# Community College then Transfer



## yawnface86 (May 26, 2007)

Anybody else do this route? 

If so, what community college from and to which film school?

I am trying to write gather one from each major university to start a book or something.

 I already have FSU and USC, but if you are at either let me know.


----------



## braininabox (May 26, 2007)

I find it hard to believe that a community college will offer credits that are transferable to an art school. (usually the courses are very specific and unique) 
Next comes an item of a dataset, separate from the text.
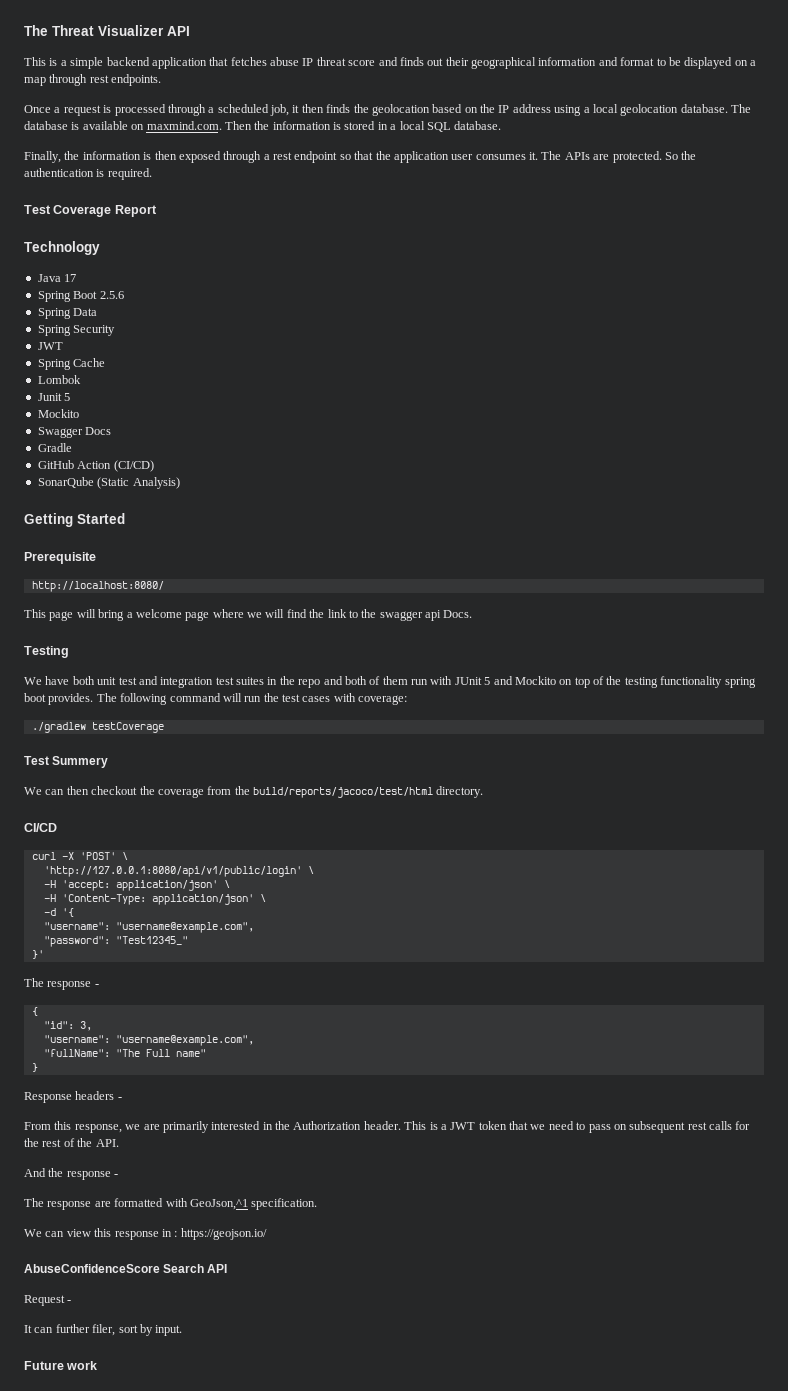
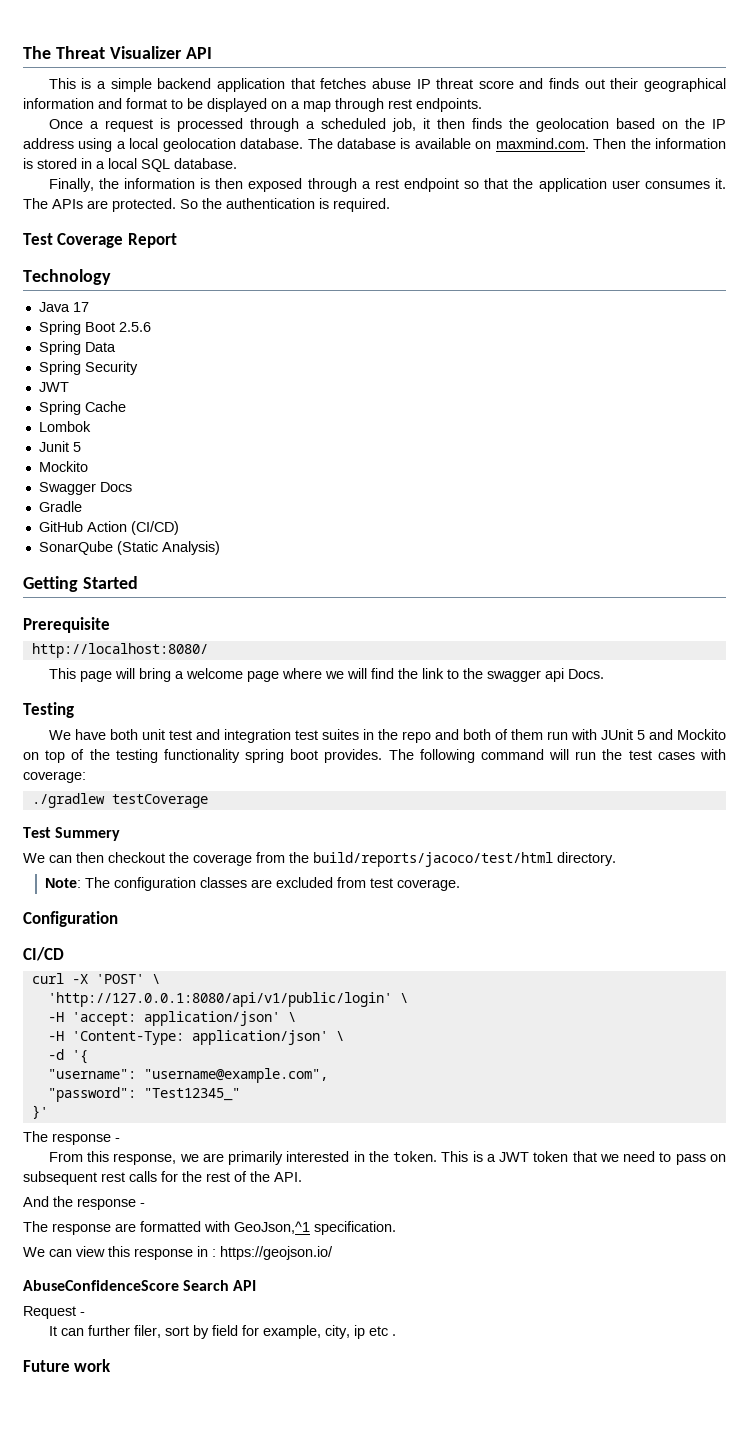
(484, 792) none -> [45,877,461,891] [23,911,118,927] // Note: The configuration classes are excluded from test coverage. // Configuration
[31,1007,38,1016] [43,1021,92,1031] [43,1035,254,1046] [43,1049,206,1057] [31,1063,38,1072] [24,1091,122,1103] // { // "id": 3, // "username": "username@example.com", // "fullName": "The Full name" // } // Response headers - -> (120, 1140) none
[293,1121,401,1130] Authorization header. -> [393,1151,438,1162] token.
[155,1325,183,1336] input. -> [211,1325,396,1339] field for example, city, ip etc .

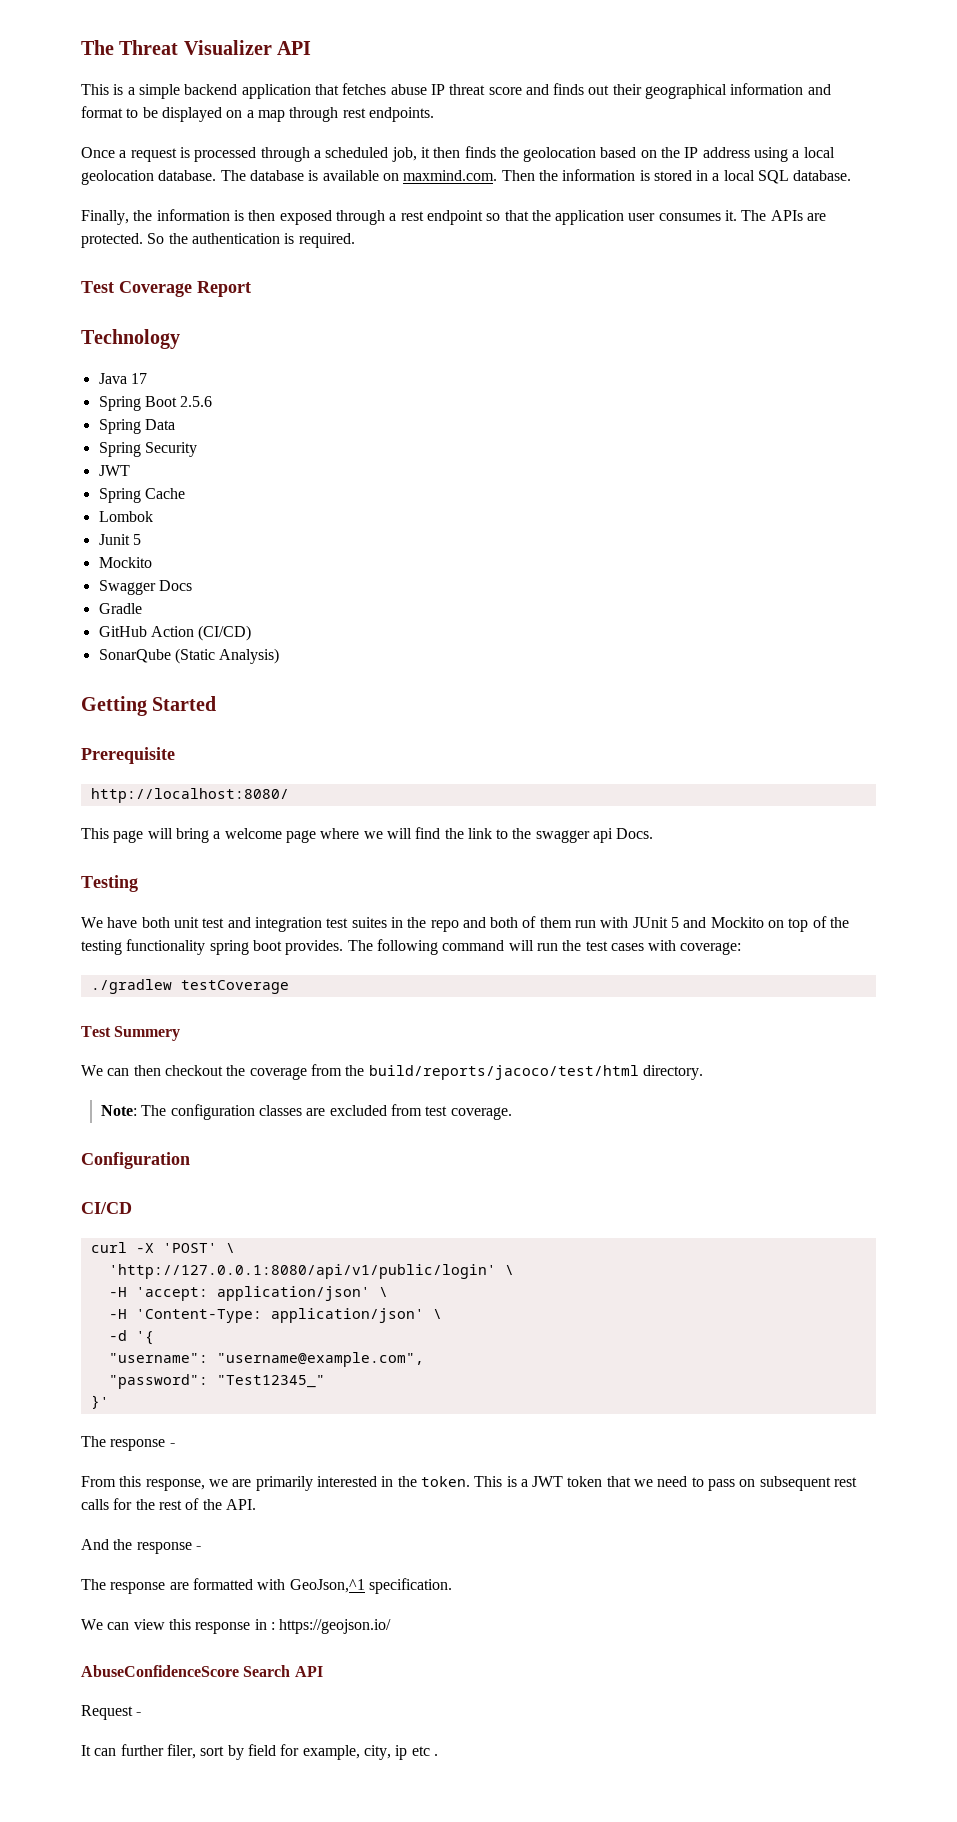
[23,1359,112,1372] // Future work -> (438, 1755) none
However I was able to go that route because even though my school offers some artistic degrees, it is most definitely not an art school at all, and they require a lot of liberal arts/math/etc.
So I took two semesters at a community college to get econ/psych/english/etc classes out of the way.


----------



## yawnface86 (May 26, 2007)

Hard to believe? I am not sure what you mean. You graduate with an AA degree and completed 2 years of university teaching in other words your liberal studies which are the first 2 years of any major university. Then the 3rd and 4th year are at you BFA classes in which you focus on your major. I am doing this now.


----------



## braininabox (May 26, 2007)

At the majority of art schools liberal studies/general ed. courses are not part of the curriculum.  Because of this, theres not much you can take at a community college that would be transferable to film school.


----------



## titaniumdoughnut (May 26, 2007)

But many of the film schools are at major universities like NYU, FSU, USC, etc., where there is a strong general education component in the curriculum. I know you can transfer a large amount of credits into NYU to fulfill humanities and science requirements.


----------



## Cine (May 26, 2007)

^^^

Does FSU have film school of more mainstrean system of filmmaking? Or it's independent based on? 

I am just very curious about it.


----------



## yawnface86 (May 26, 2007)

all of my credits are transferring including classes like cinematography lighting etc as well as algebra chemistry they replace other classes like physics.  i am not sure where you guys are getting your information from... but from somebody who actually is doing it they do transfer into a public state university. you may want to research your opinion before jumping to conclusions, that exactly why i want to write this book. 


Cine, fsu film school is an industrial style filmmaking. It is independent filmmaking completely paid for by the school to have people focus on the creative aspect. it follows rules of many guilds and is geared towards preparing you for experience you will have on the job. it is kinda like a boot camp for filmmakers who are going to move to la and need to have a reel.


----------



## Darwyn (May 26, 2007)

Well that's very good to know yawnface86.I am also thinking about going through this route, but atm thinking things through, just trying to get through high school.


----------



## yawnface86 (May 26, 2007)

highschool kinda sucks... i would have dropped out if i didn't want to go to film school. if you need help just send me a line. its way worth it.


----------



## Darwyn (May 26, 2007)

Hey yawnface86, I sent you a private message/topic thing, check it out!


----------



## JacobD (May 27, 2007)

Yeah, I just finished Highschool and I'm going to Oklahoma City Community College this fall. I can't wait. I hope to transfer to The University of Oklahoma.
Being in Oklahoma, film schools aren't exactly easy to come by. I probably wouldn't even go to film school but I have an OHLAP scholarship. It stands for Oklahoma Higher Learning Access Program. I get free tuition to any Oklahoma school. If it's free I might as well take it right?


----------